James Harden zrezygnował z możliwości zostania pierwszym zawodnikiem w historii NBA, który zagwarantuje sobie zarobki na poziomie $50 milionów rocznie. Jak donosi Adrian Wojnarowski, Harden odrzucił ofertę przedłużenia kontraktu, dając Houston Rockets jasno do zrozumienia, że nie widzi swojej przyszłości w Houston i chce wymiany. I to wymiany konkretnie do Brooklyn Nets.

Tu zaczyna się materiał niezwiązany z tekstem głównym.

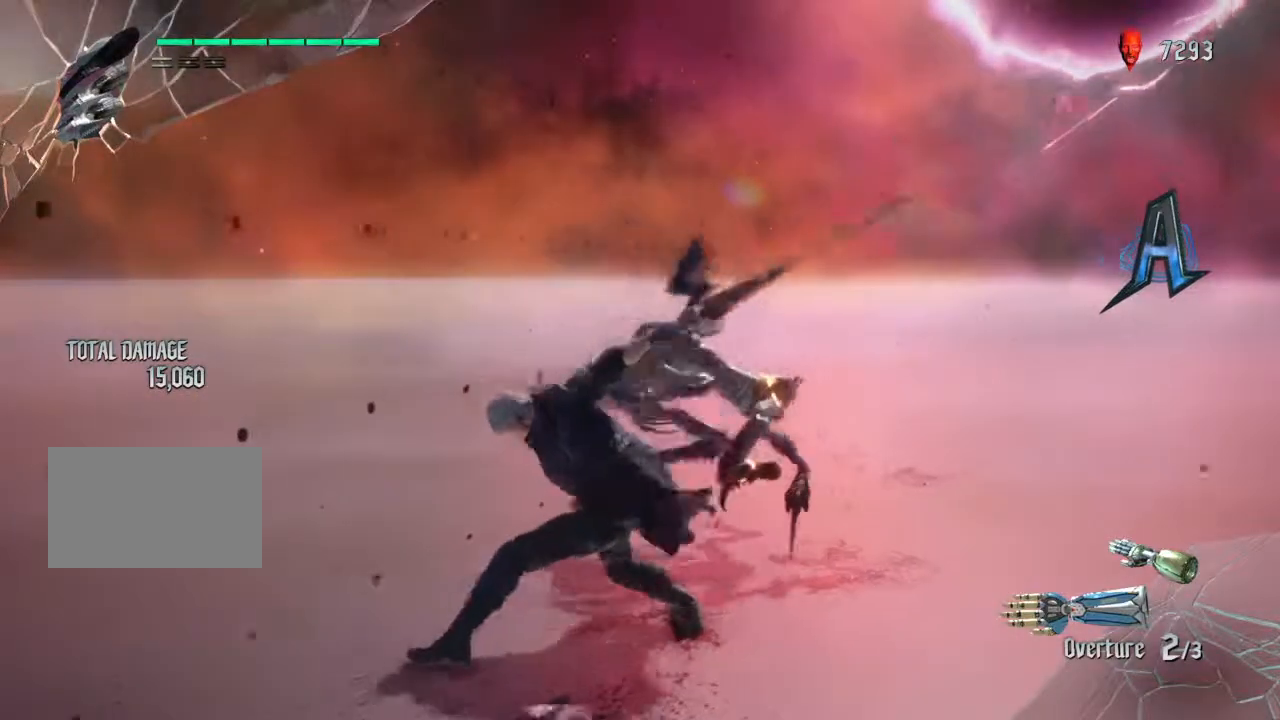
{"buttons": [], "left_stick": "center", "right_stick": "center", "events": [[134, "TRIANGLE", "up"], [234, "TRIANGLE", "down"], [334, "TRIANGLE", "up"], [401, "TRIANGLE", "down"], [501, "TRIANGLE", "up"]]}
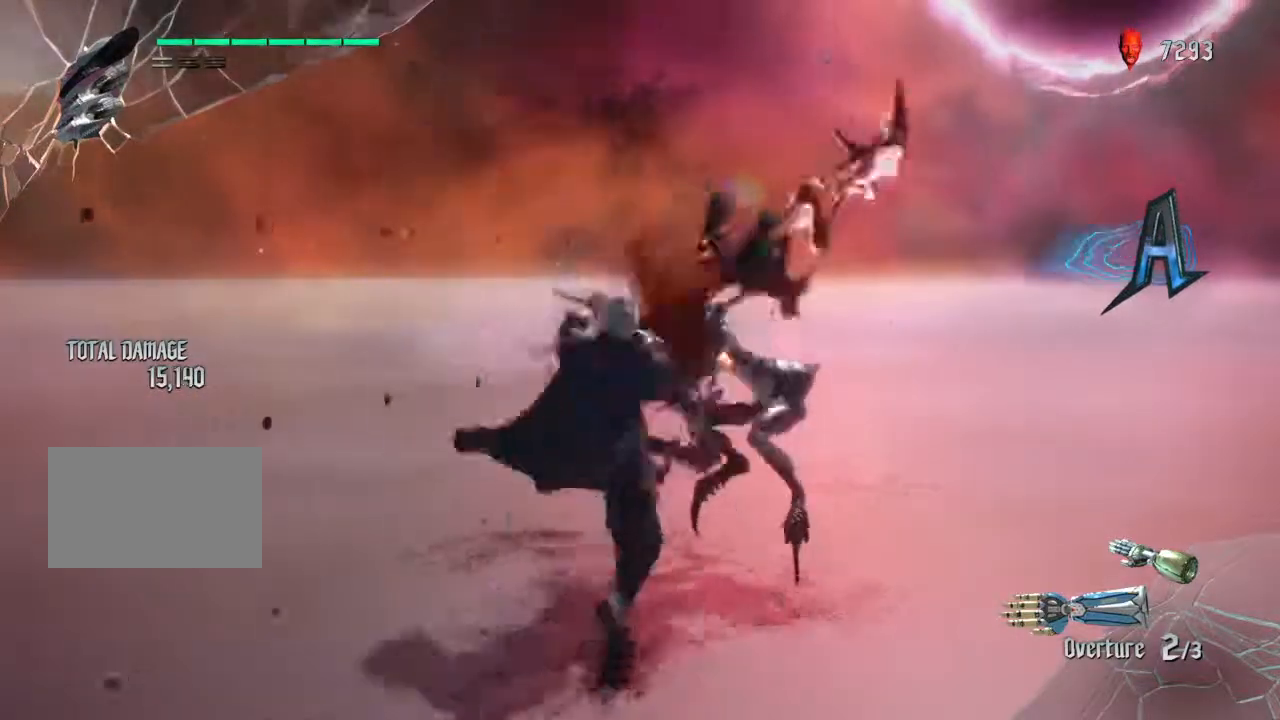
{"buttons": ["TRIANGLE"], "left_stick": "center", "right_stick": "center", "events": [[66, "TRIANGLE", "down"], [200, "TRIANGLE", "up"], [267, "TRIANGLE", "down"], [367, "TRIANGLE", "up"], [433, "TRIANGLE", "down"]]}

Sources: After turning down an extension offer to become the first $50M a year player in league history, James Harden’s message to Houston is clear: Get me to Brooklyn. Rockets and Nets have been in contact, but there’s been no meaningful dialogue. https://t.co/qwJOQOxz5U
— Adrian Wojnarowski (@wojespn) November 17, 2020
Obecna umowa Hardena obowiązuje do 2023 roku, ale ostatni sezon to opcja zawodnika. Rockets proponowali mu maksymalne przedłużenie o dodatkowe dwa lata za $103 miliony.

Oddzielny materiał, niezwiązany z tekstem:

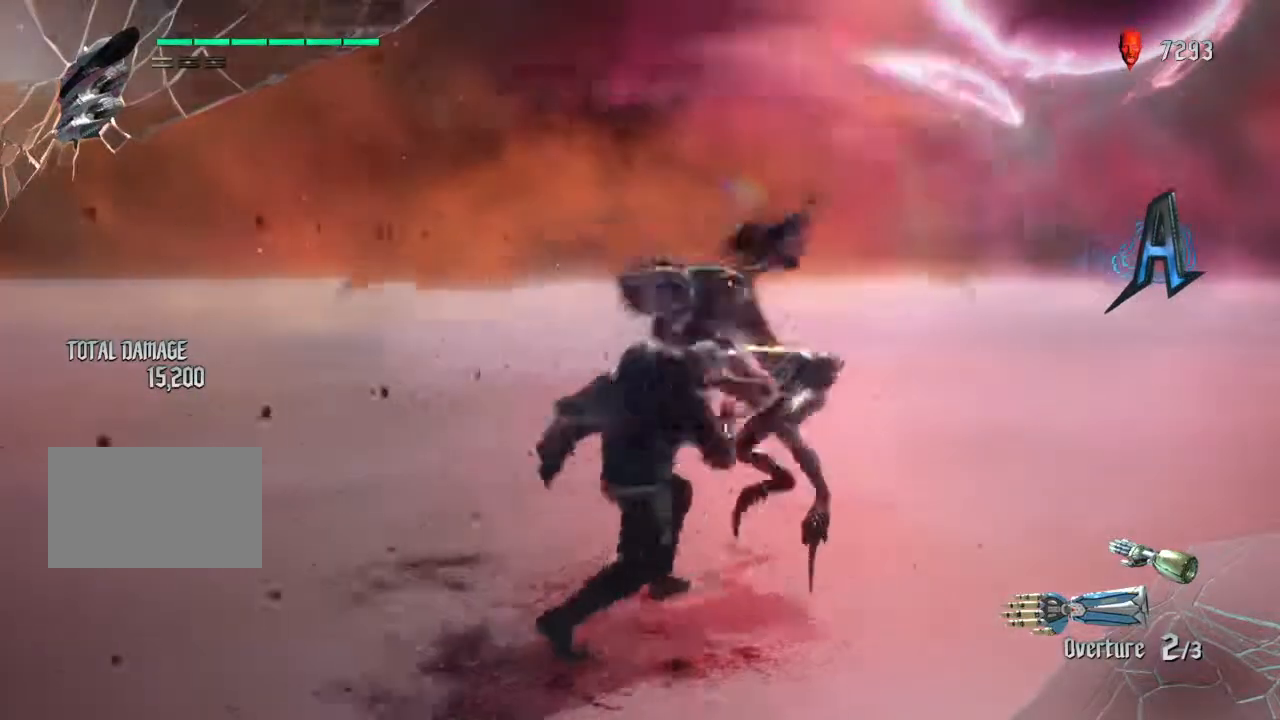
{"buttons": ["TRIANGLE"], "left_stick": "center", "right_stick": "center", "events": [[34, "TRIANGLE", "up"], [100, "TRIANGLE", "down"], [200, "TRIANGLE", "up"], [300, "TRIANGLE", "down"], [401, "TRIANGLE", "up"], [501, "TRIANGLE", "down"]]}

Według źródeł Woja, Harden uważa, że nie ma już szans na mistrzostwo w Houston, podczas gdy Nets postrzega jako najlepszą możliwą drogę do zdobycia tytułu. Jest zdeterminowany, żeby przenieść się na Brooklyn, ale mimo, że Rockets i Nets są w kontakcie, na razie nie rozpoczęli rozmów o możliwym transferze. W Houston nie są przekonani, że od Nets mogą dostać najlepszą ofertę i zamierzają cierpliwie sprawdzić rynek. Nie muszą się jeszcze spieszyć mając swojego gwiazdora na dwuletnim kontrakcie i nadal najbardziej chcieliby zatrzymać go u siebie.
Zaczynamy show :)
Jeśli się to uda, to trzeba będzie zmienić zasady dla Nets. Co kwartę dokładamy dodatkową piłkę na boisko.